With the opening of the Kickstarter for Sea Kings (https://www.kickstarter.com/projects/1456271622/sea-kings), and the prospect of publication of two other crossover games I’ve designed, Seas of Gold and Germania, I’ve been trying to define what these alternatives (or escapes) from wargames are about.
In connection with the “Future of (Tabletop) Wargaming” that I wrote about some time ago (http://pulsiphergamedesign.blogspot.com/2014/03/the-future-o...), we have three broad categories of games:
1) the “wargames ghetto”
two player “simulation” games that are often hex board and cardboard
counters with numbers/statistics on them. There are wargames that
aren’t actually in the ghetto, such as Britannia, usually because
they don’t use counters with numbers on them or hex boards, but also
because some of them are for more than two players (Brit is all three).
They’re still wargames, and many people for many reasons don’t or won’t
play wargames. Insofar as they're not hex-and-counter I might have divided wargames into two categories.

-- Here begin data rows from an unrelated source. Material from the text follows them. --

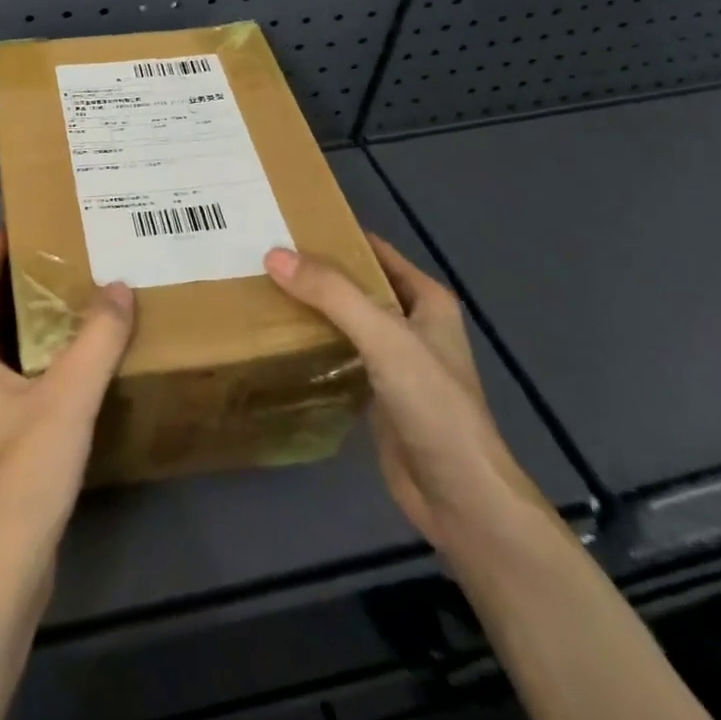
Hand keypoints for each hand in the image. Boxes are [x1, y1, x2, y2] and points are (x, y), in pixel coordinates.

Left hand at [0, 224, 134, 606]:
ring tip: (81, 291)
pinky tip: (85, 355)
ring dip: (40, 320)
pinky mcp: (3, 438)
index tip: (15, 218)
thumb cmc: (22, 474)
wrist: (2, 572)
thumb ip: (96, 339)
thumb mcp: (66, 398)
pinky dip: (49, 356)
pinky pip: (26, 377)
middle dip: (24, 281)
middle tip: (64, 248)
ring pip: (12, 347)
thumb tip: (120, 286)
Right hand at [264, 234, 551, 558]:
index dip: (335, 234)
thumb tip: (273, 254)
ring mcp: (395, 361)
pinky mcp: (378, 393)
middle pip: (356, 284)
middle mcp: (412, 323)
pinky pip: (339, 355)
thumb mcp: (383, 336)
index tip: (285, 222)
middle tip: (261, 255)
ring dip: (312, 307)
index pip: (374, 250)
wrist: (460, 497)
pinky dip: (313, 343)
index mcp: (425, 299)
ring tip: (261, 288)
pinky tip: (278, 338)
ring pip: (345, 320)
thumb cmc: (432, 405)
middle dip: (315, 271)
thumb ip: (331, 294)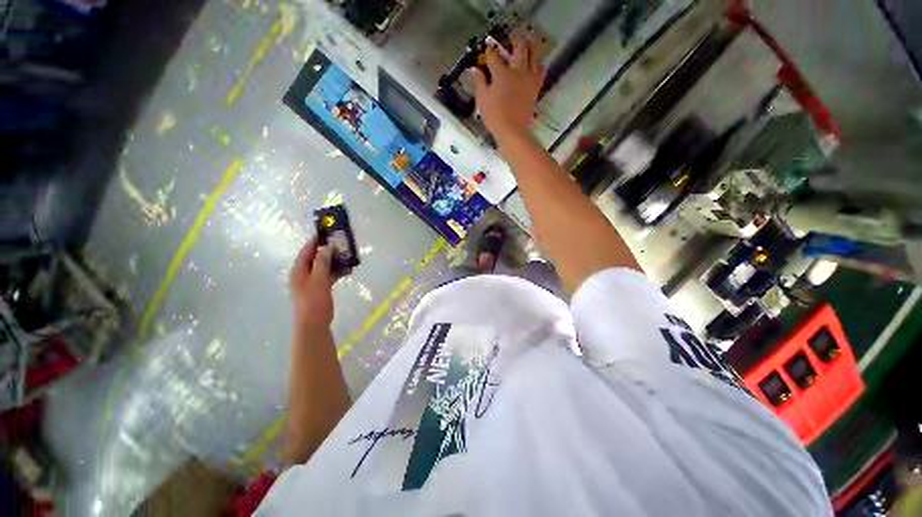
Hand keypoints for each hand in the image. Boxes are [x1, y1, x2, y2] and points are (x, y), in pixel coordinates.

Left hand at [289, 239, 349, 328]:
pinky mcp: (321, 288)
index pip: (306, 251)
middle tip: (341, 243)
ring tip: (348, 256)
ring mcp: (313, 281)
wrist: (314, 324)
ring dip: (335, 261)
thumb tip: (327, 247)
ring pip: (324, 266)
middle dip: (328, 251)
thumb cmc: (314, 301)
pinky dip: (337, 272)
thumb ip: (322, 262)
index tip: (326, 232)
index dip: (315, 241)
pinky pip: (329, 275)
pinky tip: (349, 270)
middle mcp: (304, 274)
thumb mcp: (318, 280)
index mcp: (298, 271)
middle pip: (316, 258)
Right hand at [469, 35, 544, 142]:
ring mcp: (528, 79)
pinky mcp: (535, 89)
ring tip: (527, 45)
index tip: (487, 51)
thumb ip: (479, 82)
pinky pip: (540, 73)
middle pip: (519, 48)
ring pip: (533, 56)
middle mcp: (517, 71)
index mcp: (502, 73)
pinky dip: (539, 67)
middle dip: (514, 41)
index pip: (494, 57)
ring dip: (530, 48)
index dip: (489, 52)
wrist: (513, 131)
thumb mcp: (482, 100)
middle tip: (512, 39)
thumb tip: (475, 69)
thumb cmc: (495, 116)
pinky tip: (537, 66)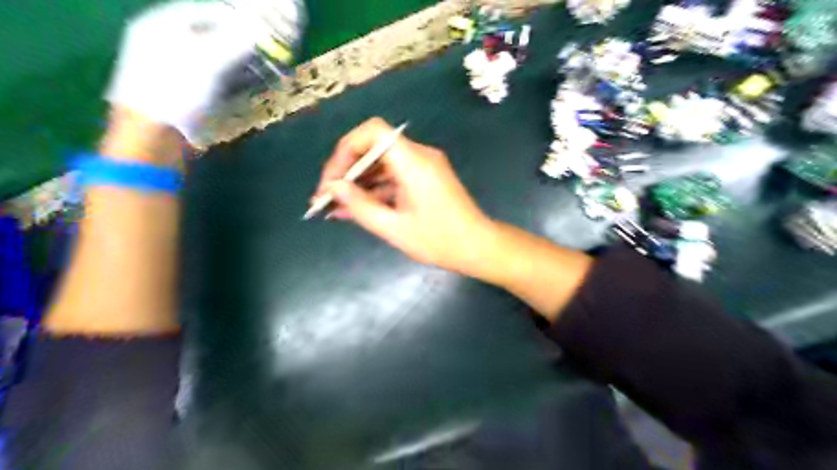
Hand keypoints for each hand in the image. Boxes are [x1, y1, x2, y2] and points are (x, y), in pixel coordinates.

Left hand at [106, 0, 260, 139]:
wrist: (153, 135)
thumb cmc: (177, 91)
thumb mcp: (208, 62)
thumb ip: (233, 42)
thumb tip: (256, 29)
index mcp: (159, 25)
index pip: (199, 10)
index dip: (229, 17)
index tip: (256, 26)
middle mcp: (159, 42)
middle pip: (203, 33)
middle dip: (233, 40)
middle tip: (259, 48)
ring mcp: (166, 68)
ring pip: (205, 56)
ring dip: (231, 61)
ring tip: (255, 68)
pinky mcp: (175, 91)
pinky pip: (204, 76)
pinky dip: (224, 78)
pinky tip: (239, 86)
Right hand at [313, 118, 494, 279]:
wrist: (478, 247)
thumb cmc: (439, 240)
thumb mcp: (394, 227)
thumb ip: (360, 205)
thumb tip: (333, 188)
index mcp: (413, 161)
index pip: (373, 132)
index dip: (346, 150)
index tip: (333, 179)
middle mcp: (419, 155)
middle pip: (374, 148)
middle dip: (347, 171)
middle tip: (326, 197)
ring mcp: (423, 166)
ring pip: (382, 164)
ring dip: (359, 183)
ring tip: (335, 207)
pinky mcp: (425, 179)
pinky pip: (394, 177)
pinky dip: (375, 190)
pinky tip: (355, 209)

2) the “crossover” games designed
to attract both a significant segment of the wargame crowd and a large
segment of the non-wargame crowd. These usually have both a board and
cards. This is divided further into two parts:
A) the semi-wargames
or “peace games” where players will do best if they are not involved in
warfare/violence but warfare often occurs; usually the board and the
maneuver component is more important than the card component.
B) the
games that may involve habitual violence, and certainly a lot of player
interaction, but are not wargames, such as Sea Kings and some race
games; the card component is usually more important than the
maneuvering-on-the-board component.
In all of these, maneuver or
placement, and geospatial relationships, are vital parts of the game,
just as they are in wargames. But the primary objective has to be
something other than conquest.
3) the games that may or may not
include violence (such as a zombie game), do not involve much maneuver
or geospatial relationships, and frequently are primarily cardgames.
Many of these are “screwage” games (where you mess with your
friends). Munchkin, Bang!, Nuclear War are some of the most well-known
screwage games, though all of them with large flaws for contemporary
players.
There can be exceptions, but most of the above games
involve considerable player-to-player interaction. And almost all of
them are models of some reality, rather than purely abstract games.
Remember,
these categories are related to moving out of the wargames ghetto.
There are lots of other categories of games not included here. For
example, there’s a vast body of games that do not involve
maneuver/geospatial relationships, a vast body that are abstract (that
is, not models of some reality), a vast body where most of the player
interaction is with the game, not with other players. Some games are
all three.
I’ve focused recently on the crossover category,
with Sea Kings now on Kickstarter and several race games in early
development (such as a chariot racing game).